# What to do:
Update the items below so that every "shows" reads "displays" and nothing else changes. Leave the pictures out of your version.

Saved entries:

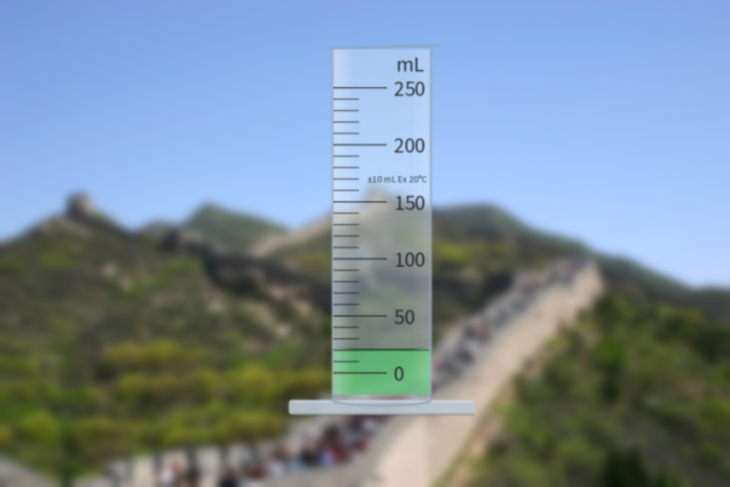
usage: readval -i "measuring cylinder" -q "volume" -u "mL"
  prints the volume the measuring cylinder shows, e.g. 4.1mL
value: 20mL
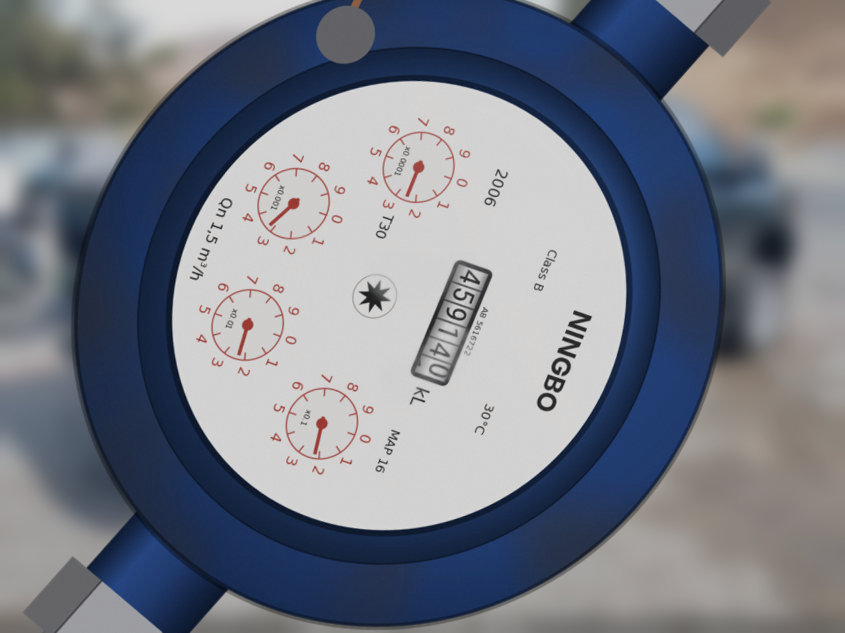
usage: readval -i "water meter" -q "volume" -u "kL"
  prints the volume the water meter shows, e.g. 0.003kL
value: 459140.2232kL
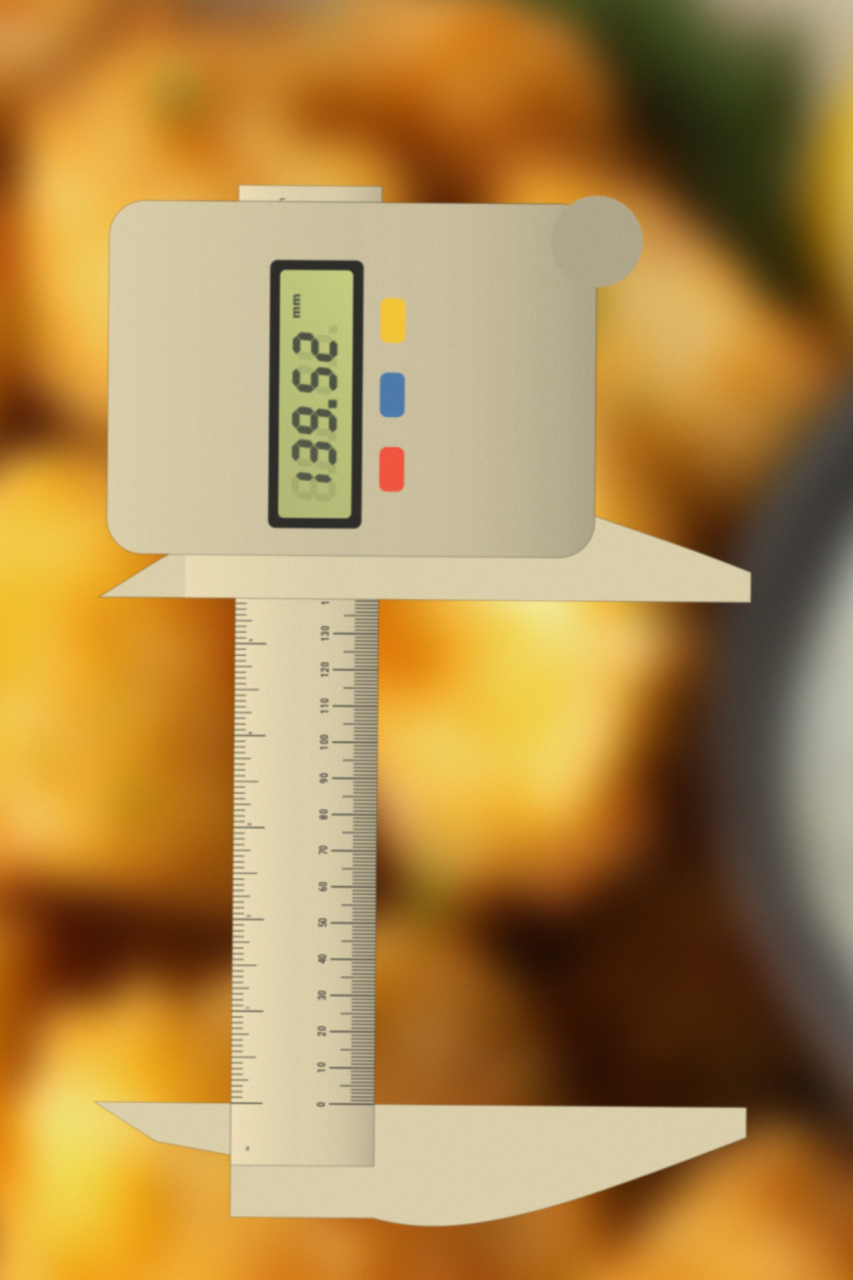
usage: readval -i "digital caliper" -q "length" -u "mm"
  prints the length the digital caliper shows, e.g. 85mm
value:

# Exercise output:
usage: readval -i "measuring cylinder" -q "volume" -u "mL"
  prints the volume the measuring cylinder displays, e.g. 4.1mL
value: 20mL
usage: readval -i "water meter" -q "volume" -u "kL"
  prints the volume the water meter displays, e.g. 0.003kL
value: 459140.2232kL
usage: readval -i "digital caliper" -q "length" -u "mm"
  prints the length the digital caliper displays, e.g. 85mm
value:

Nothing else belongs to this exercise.